- **Given records**:
------------------------

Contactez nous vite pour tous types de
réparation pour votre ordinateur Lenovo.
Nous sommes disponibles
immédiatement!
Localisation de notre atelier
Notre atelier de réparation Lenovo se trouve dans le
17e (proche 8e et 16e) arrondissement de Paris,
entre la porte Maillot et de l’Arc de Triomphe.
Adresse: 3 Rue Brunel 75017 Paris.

------------------------

- **What this task involves**:
Reproduce the text of each item above word for word, keeping every line break.

- **Exercise solution**:
Contactez nous vite pour tous types de
réparation pour votre ordinateur Lenovo.
Nous sommes disponibles
immédiatement!
Localisation de notre atelier
Notre atelier de réparation Lenovo se trouve dans le
17e (proche 8e et 16e) arrondissement de Paris,
entre la porte Maillot et de l’Arc de Triomphe.
Adresse: 3 Rue Brunel 75017 Paris.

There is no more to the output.